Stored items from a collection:
· · ·
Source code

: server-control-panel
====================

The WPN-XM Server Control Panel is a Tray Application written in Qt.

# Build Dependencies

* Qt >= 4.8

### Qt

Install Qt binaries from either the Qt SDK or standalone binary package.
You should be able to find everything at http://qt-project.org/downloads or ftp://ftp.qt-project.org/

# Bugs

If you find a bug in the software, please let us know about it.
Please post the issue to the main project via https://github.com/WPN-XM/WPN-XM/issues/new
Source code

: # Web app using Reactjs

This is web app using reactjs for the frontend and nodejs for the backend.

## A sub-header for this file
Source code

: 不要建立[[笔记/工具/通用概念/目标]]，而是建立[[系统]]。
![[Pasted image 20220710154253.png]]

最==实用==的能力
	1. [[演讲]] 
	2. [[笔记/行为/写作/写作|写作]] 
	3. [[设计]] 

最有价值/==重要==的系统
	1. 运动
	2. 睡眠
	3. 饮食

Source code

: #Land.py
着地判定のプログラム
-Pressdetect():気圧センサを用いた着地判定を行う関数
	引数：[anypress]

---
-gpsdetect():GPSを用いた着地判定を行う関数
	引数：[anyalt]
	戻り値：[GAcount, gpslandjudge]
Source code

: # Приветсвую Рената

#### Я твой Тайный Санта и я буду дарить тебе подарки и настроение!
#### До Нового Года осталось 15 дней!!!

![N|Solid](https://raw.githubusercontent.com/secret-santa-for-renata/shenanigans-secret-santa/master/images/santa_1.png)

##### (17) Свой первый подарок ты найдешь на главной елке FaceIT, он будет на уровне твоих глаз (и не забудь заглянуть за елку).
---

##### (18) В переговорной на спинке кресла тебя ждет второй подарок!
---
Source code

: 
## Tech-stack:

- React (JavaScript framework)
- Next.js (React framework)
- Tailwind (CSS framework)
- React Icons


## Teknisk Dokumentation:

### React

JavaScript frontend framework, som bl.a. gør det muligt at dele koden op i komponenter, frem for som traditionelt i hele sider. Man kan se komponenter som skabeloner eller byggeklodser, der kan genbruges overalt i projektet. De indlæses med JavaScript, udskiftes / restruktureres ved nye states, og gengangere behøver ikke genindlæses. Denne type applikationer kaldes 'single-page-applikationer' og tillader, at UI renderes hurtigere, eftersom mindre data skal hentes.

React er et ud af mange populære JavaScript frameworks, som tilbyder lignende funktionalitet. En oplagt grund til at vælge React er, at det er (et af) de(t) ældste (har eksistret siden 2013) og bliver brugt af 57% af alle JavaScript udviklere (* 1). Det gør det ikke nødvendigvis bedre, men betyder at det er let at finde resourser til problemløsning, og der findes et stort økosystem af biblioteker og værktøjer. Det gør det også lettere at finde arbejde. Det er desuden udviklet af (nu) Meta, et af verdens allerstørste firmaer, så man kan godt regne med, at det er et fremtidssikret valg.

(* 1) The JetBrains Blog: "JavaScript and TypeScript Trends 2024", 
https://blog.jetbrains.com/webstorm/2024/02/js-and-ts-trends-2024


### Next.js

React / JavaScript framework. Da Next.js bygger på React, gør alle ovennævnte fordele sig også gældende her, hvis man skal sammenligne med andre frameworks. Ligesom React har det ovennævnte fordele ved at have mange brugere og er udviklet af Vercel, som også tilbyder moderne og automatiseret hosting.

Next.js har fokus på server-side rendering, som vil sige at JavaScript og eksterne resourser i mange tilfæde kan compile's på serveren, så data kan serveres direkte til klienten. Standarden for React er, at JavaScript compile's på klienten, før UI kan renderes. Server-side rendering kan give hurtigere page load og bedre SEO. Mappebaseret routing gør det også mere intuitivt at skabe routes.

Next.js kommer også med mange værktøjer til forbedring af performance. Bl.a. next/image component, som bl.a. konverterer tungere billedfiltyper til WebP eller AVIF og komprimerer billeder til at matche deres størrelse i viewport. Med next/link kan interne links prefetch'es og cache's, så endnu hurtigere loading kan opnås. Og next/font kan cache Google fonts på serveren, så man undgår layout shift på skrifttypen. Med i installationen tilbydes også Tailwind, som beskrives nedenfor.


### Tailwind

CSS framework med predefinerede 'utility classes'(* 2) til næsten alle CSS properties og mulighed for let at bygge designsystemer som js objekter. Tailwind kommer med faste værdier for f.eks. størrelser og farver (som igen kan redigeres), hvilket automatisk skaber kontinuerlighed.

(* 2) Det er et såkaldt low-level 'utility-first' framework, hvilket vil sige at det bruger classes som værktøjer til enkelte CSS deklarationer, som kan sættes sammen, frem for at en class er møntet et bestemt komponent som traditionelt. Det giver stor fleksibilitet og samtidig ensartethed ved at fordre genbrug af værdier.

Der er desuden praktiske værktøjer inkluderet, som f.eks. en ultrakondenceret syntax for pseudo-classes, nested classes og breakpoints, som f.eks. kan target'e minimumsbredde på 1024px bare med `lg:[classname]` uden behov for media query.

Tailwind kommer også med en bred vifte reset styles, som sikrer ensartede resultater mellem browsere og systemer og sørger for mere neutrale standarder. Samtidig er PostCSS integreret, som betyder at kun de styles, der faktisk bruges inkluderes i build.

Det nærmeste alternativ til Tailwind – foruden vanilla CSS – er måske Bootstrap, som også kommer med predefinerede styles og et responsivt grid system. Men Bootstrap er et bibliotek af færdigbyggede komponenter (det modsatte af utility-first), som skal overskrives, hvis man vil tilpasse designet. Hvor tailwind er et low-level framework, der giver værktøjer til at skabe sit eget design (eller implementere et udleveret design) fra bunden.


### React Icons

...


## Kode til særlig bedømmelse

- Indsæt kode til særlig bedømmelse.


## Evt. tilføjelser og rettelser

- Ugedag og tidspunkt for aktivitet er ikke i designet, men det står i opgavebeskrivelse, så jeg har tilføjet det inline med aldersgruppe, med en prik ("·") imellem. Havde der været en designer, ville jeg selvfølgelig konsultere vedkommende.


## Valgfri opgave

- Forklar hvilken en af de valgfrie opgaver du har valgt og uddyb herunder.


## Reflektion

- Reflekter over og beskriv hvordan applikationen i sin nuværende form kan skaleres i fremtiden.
· · ·
:: WHAT THE EXERCISE ASKS ::
Please output the complete data exactly.

:: RESULT OF THIS TASK ::
Source code

: server-control-panel
====================

The WPN-XM Server Control Panel is a Tray Application written in Qt.

# Build Dependencies

* Qt >= 4.8

### Qt

Install Qt binaries from either the Qt SDK or standalone binary package.
You should be able to find everything at http://qt-project.org/downloads or ftp://ftp.qt-project.org/

# Bugs

If you find a bug in the software, please let us know about it.
Please post the issue to the main project via https://github.com/WPN-XM/WPN-XM/issues/new
Source code

: # Web app using Reactjs

This is web app using reactjs for the frontend and nodejs for the backend.

## A sub-header for this file
Source code

: 不要建立[[笔记/工具/通用概念/目标]]，而是建立[[系统]]。
![[Pasted image 20220710154253.png]]

最==实用==的能力
	1. [[演讲]] 
	2. [[笔记/行为/写作/写作|写作]] 
	3. [[设计]] 

最有价值/==重要==的系统
	1. 运动
	2. 睡眠
	3. 饮食

Source code

: #Land.py
着地判定のプログラム
-Pressdetect():気圧センサを用いた着地判定を行う関数
	引数：[anypress]

---
-gpsdetect():GPSを用いた着地判定を行う関数
	引数：[anyalt]
	戻り値：[GAcount, gpslandjudge]
Source code

: # Приветсвую Рената

#### Я твой Тайный Санта и я буду дарить тебе подарки и настроение!
#### До Нового Года осталось 15 дней!!!

![N|Solid](https://raw.githubusercontent.com/secret-santa-for-renata/shenanigans-secret-santa/master/images/santa_1.png)

##### (17) Свой первый подарок ты найдешь на главной елке FaceIT, он будет на уровне твоих глаз (и не забудь заглянуть за елку).
---

##### (18) В переговорной на спинке кресла тебя ждет второй подарок!
---
Source code

: 
## Tech-stack:

- React (JavaScript framework)
- Next.js (React framework)
- Tailwind (CSS framework)
- React Icons


## Teknisk Dokumentation:

### React

JavaScript frontend framework, som bl.a. gør det muligt at dele koden op i komponenter, frem for som traditionelt i hele sider. Man kan se komponenter som skabeloner eller byggeklodser, der kan genbruges overalt i projektet. De indlæses med JavaScript, udskiftes / restruktureres ved nye states, og gengangere behøver ikke genindlæses. Denne type applikationer kaldes 'single-page-applikationer' og tillader, at UI renderes hurtigere, eftersom mindre data skal hentes.

React er et ud af mange populære JavaScript frameworks, som tilbyder lignende funktionalitet. En oplagt grund til at vælge React er, at det er (et af) de(t) ældste (har eksistret siden 2013) og bliver brugt af 57% af alle JavaScript udviklere (* 1). Det gør det ikke nødvendigvis bedre, men betyder at det er let at finde resourser til problemløsning, og der findes et stort økosystem af biblioteker og værktøjer. Det gør det også lettere at finde arbejde. Det er desuden udviklet af (nu) Meta, et af verdens allerstørste firmaer, så man kan godt regne med, at det er et fremtidssikret valg.

(* 1) The JetBrains Blog: "JavaScript and TypeScript Trends 2024", 
https://blog.jetbrains.com/webstorm/2024/02/js-and-ts-trends-2024


### Next.js

React / JavaScript framework. Da Next.js bygger på React, gør alle ovennævnte fordele sig også gældende her, hvis man skal sammenligne med andre frameworks. Ligesom React har det ovennævnte fordele ved at have mange brugere og er udviklet af Vercel, som også tilbyder moderne og automatiseret hosting.

Next.js har fokus på server-side rendering, som vil sige at JavaScript og eksterne resourser i mange tilfæde kan compile's på serveren, så data kan serveres direkte til klienten. Standarden for React er, at JavaScript compile's på klienten, før UI kan renderes. Server-side rendering kan give hurtigere page load og bedre SEO. Mappebaseret routing gør det også mere intuitivt at skabe routes.

Next.js kommer også med mange værktøjer til forbedring af performance. Bl.a. next/image component, som bl.a. konverterer tungere billedfiltyper til WebP eller AVIF og komprimerer billeder til at matche deres størrelse i viewport. Med next/link kan interne links prefetch'es og cache's, så endnu hurtigere loading kan opnås. Og next/font kan cache Google fonts på serveren, så man undgår layout shift på skrifttypen. Med i installationen tilbydes også Tailwind, som beskrives nedenfor.


### Tailwind

CSS framework med predefinerede 'utility classes'(* 2) til næsten alle CSS properties og mulighed for let at bygge designsystemer som js objekter. Tailwind kommer med faste værdier for f.eks. størrelser og farver (som igen kan redigeres), hvilket automatisk skaber kontinuerlighed.

(* 2) Det er et såkaldt low-level 'utility-first' framework, hvilket vil sige at det bruger classes som værktøjer til enkelte CSS deklarationer, som kan sættes sammen, frem for at en class er møntet et bestemt komponent som traditionelt. Det giver stor fleksibilitet og samtidig ensartethed ved at fordre genbrug af værdier.

Der er desuden praktiske værktøjer inkluderet, som f.eks. en ultrakondenceret syntax for pseudo-classes, nested classes og breakpoints, som f.eks. kan target'e minimumsbredde på 1024px bare med `lg:[classname]` uden behov for media query.

Tailwind kommer også med en bred vifte reset styles, som sikrer ensartede resultater mellem browsere og systemer og sørger for mere neutrale standarder. Samtidig er PostCSS integreret, som betyder at kun de styles, der faktisk bruges inkluderes i build.

Det nærmeste alternativ til Tailwind – foruden vanilla CSS – er måske Bootstrap, som også kommer med predefinerede styles og et responsivt grid system. Men Bootstrap er et bibliotek af færdigbyggede komponenter (det modsatte af utility-first), som skal overskrives, hvis man vil tilpasse designet. Hvor tailwind er et low-level framework, der giver værktøjer til at skabe sit eget design (eller implementere et udleveret design) fra bunden.


### React Icons

...


## Kode til særlig bedømmelse

- Indsæt kode til særlig bedømmelse.


## Evt. tilføjelser og rettelser

- Ugedag og tidspunkt for aktivitet er ikke i designet, men det står i opgavebeskrivelse, så jeg har tilføjet det inline med aldersgruppe, med en prik ("·") imellem. Havde der været en designer, ville jeg selvfølgelig konsultere vedkommende.


## Valgfri opgave

- Forklar hvilken en af de valgfrie opgaver du har valgt og uddyb herunder.


## Reflektion

- Reflekter over og beskriv hvordan applikationen i sin nuværende form kan skaleres i fremtiden.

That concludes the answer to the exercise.